Toujours autant de surpopulation
En 30 ans, la population française a augmenté de 30 %, la population carcérale de 100 %.
Ceci malgré les plans successifs de construction de nouvelles prisons de 1992 à 2007, chacune de ces constructions vendues pour LA solution à la surpopulation. À chaque étape, toujours 5 à 10 000 détenus excédant les capacités « d’accueil ». Plus on construit, plus on remplit ?
Nous sommes passés de 72 400 détenus le 1er mars à 62 000 au 15 avril. Car les détenus en fin de peine ont reçu des grâces, souvent de 2 mois, abrégeant d’autant leur enfermement. D’autre part, ceux qui sont en attente de jugement le voient reporté. Enfin, les tribunaux fonctionnant au ralenti, il y a moins de jugements en comparution immédiate (où les « chances » de se voir prononcer du ferme sont 7 fois plus élevées, selon le Syndicat de la magistrature).
De 72 000 à 62 000 un mois et demi plus tard, est-il possible de réduire l’incarcération ?
La tolérance zéro, le tout carcéral est-il la solution ?

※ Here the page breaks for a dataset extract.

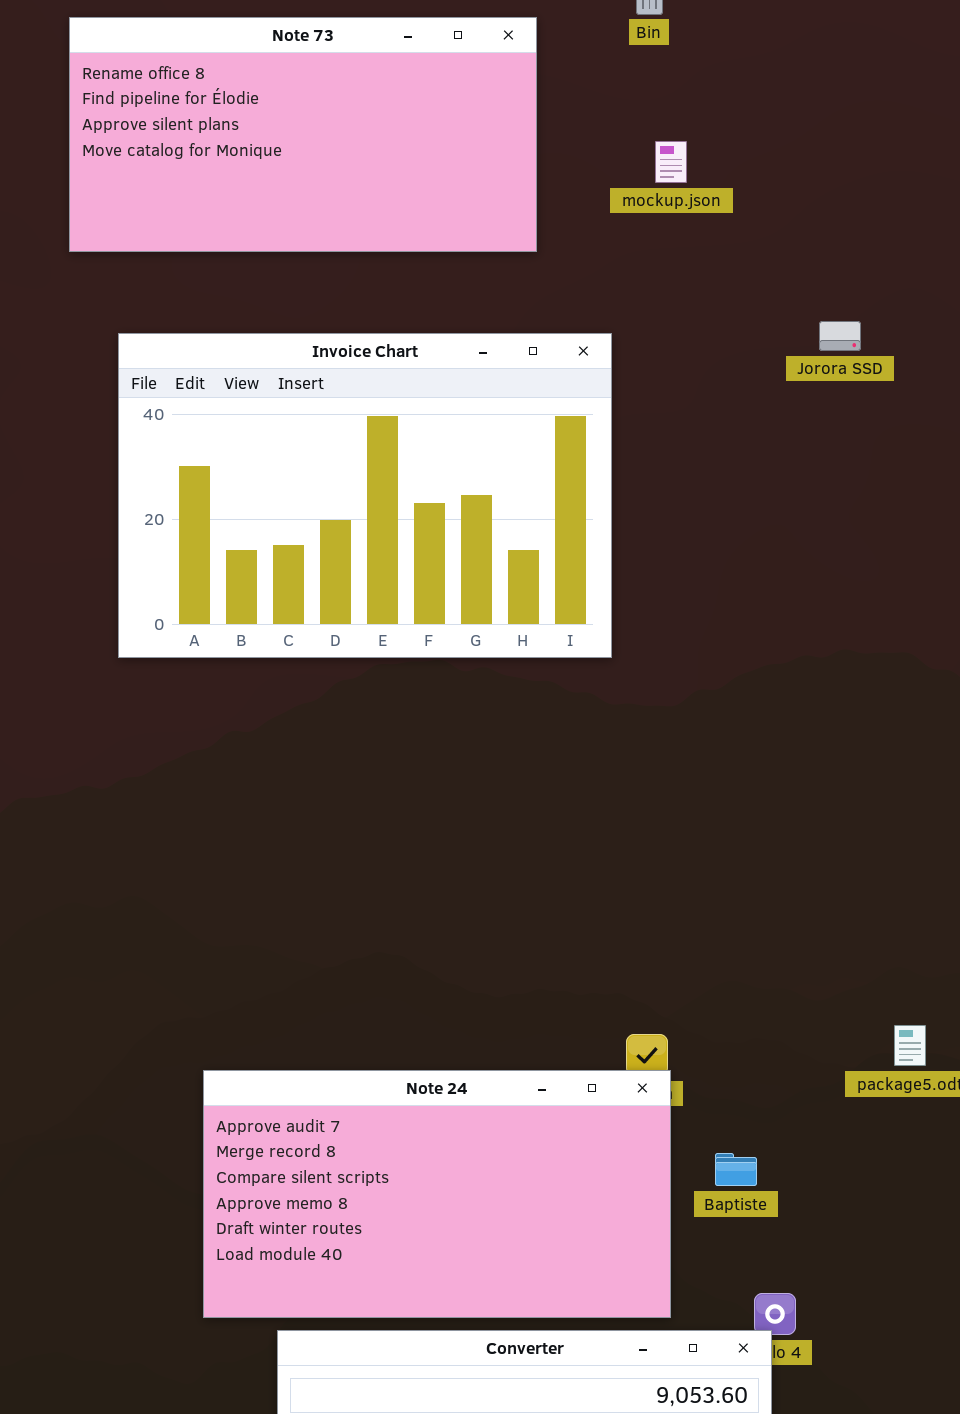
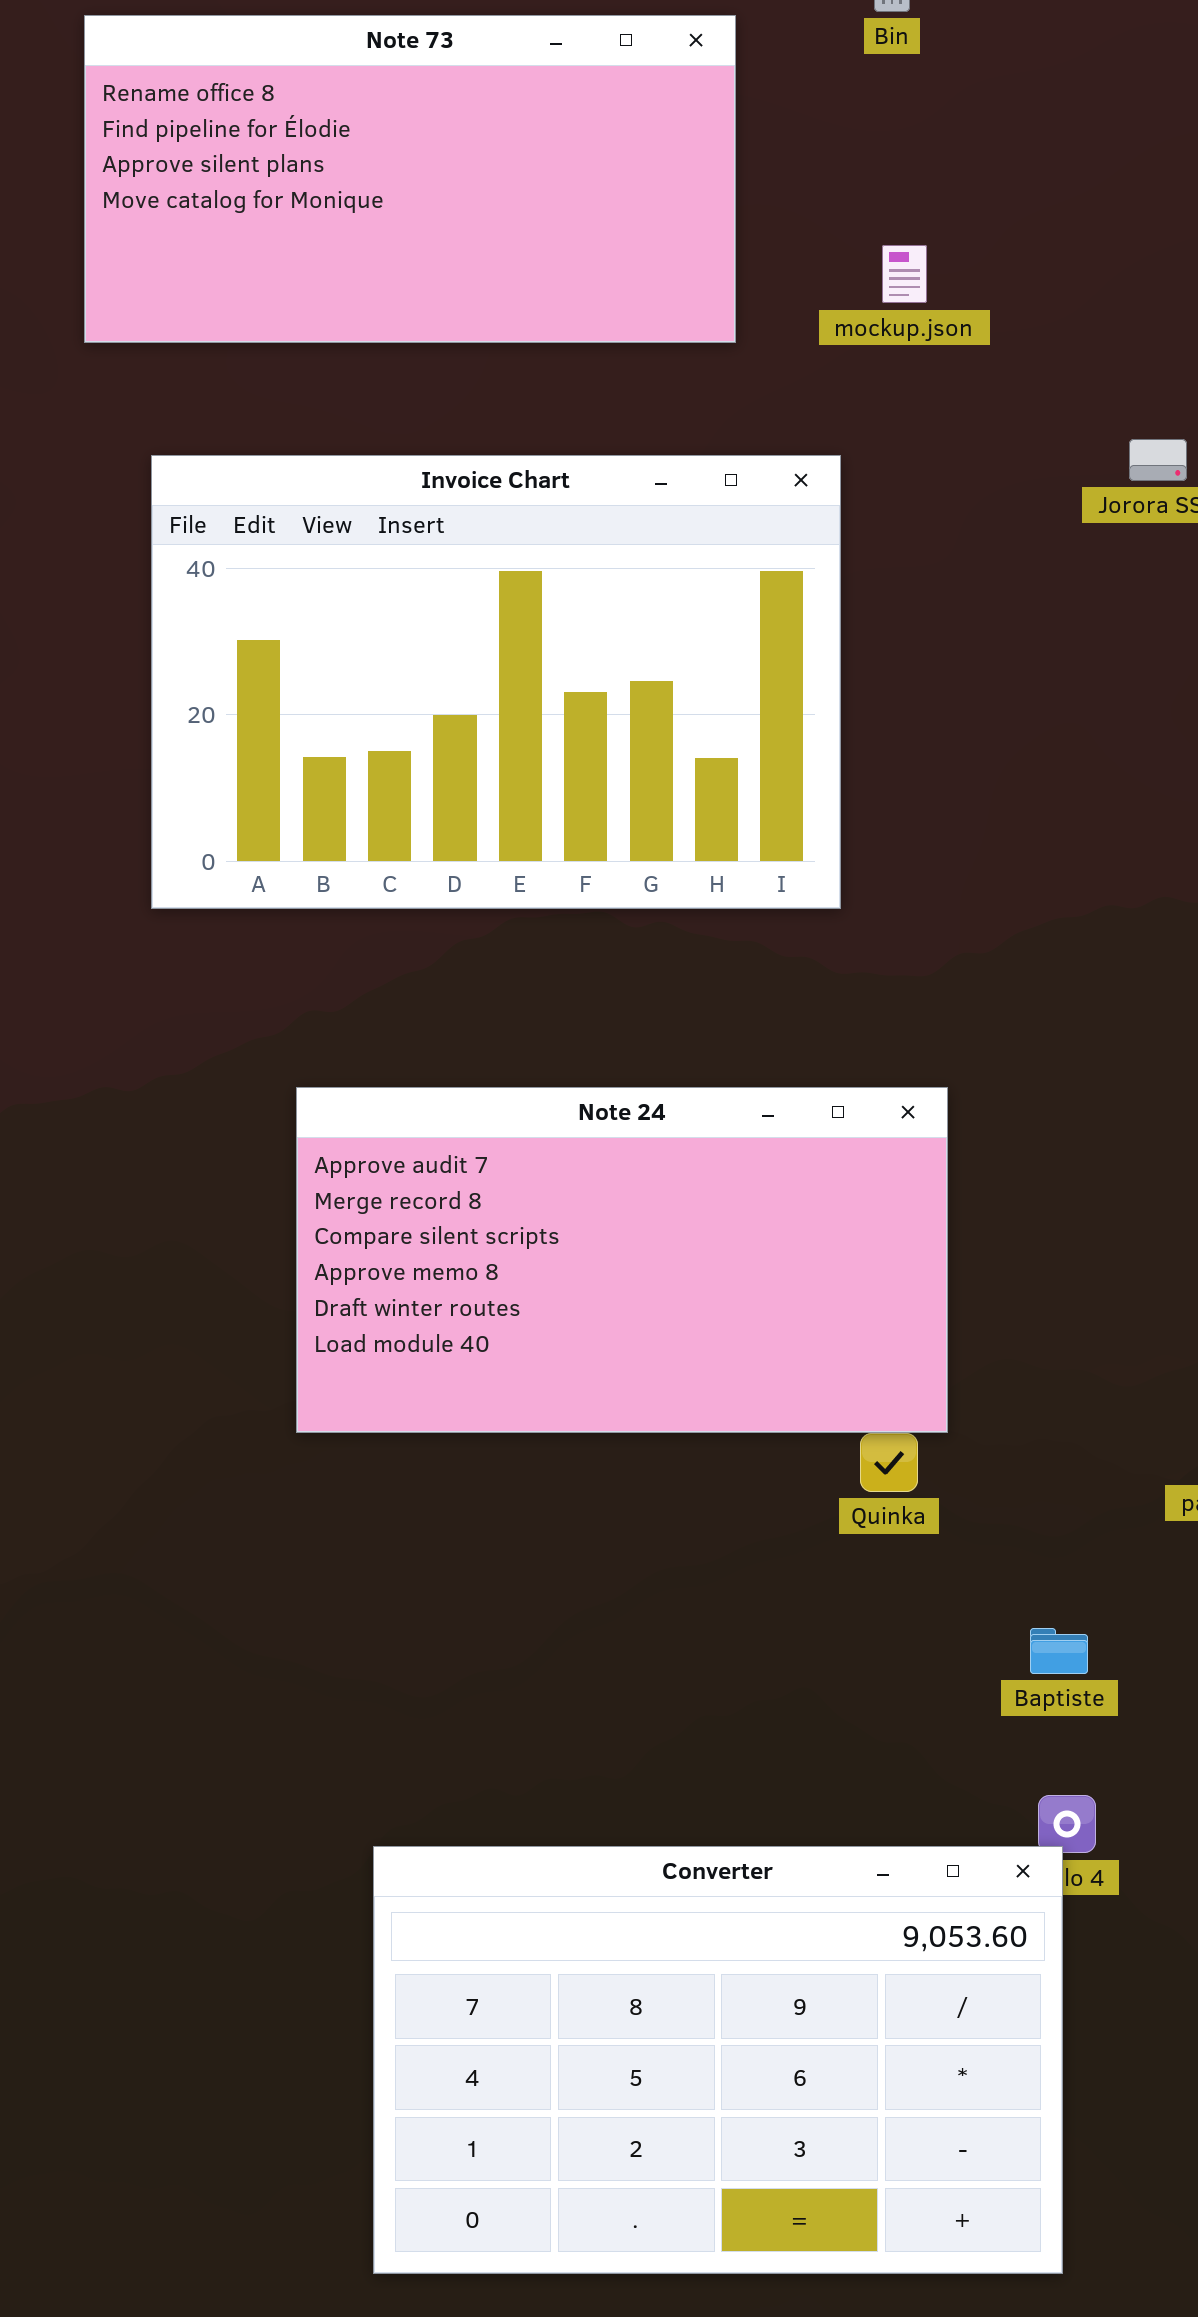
mockup.json: [655,141,687,183] -> [882,245,927,303], moved
Note 24: [203,1070,671,1318] -> [296,1087,948,1433], moved
Baptiste: [715,1153,757,1186] -> [1030,1628,1088,1674], moved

De l’utilité des prisons ?
S’il semble difficile d’imaginer nos sociétés exemptes de modes punitifs, punir est un constat d’échec, lorsque l’on ne s’est pas donné les moyens sociaux de tirer les plus fragiles vers le haut.
C’est bien la fracture sociale qui est la cause de délinquances ordinaires. C’est bien la délinquance financière, accaparatrice, remplissant les comptes des plus riches ou des moins nécessiteux, comme on voudra, qui exclut du manège les moins bien lotis.
Ceux-là, d’en bas, se contentent de le regarder tourner. Impossible de leur reprocher de vouloir y monter, à l’aune d’un partage qu’on leur refuse.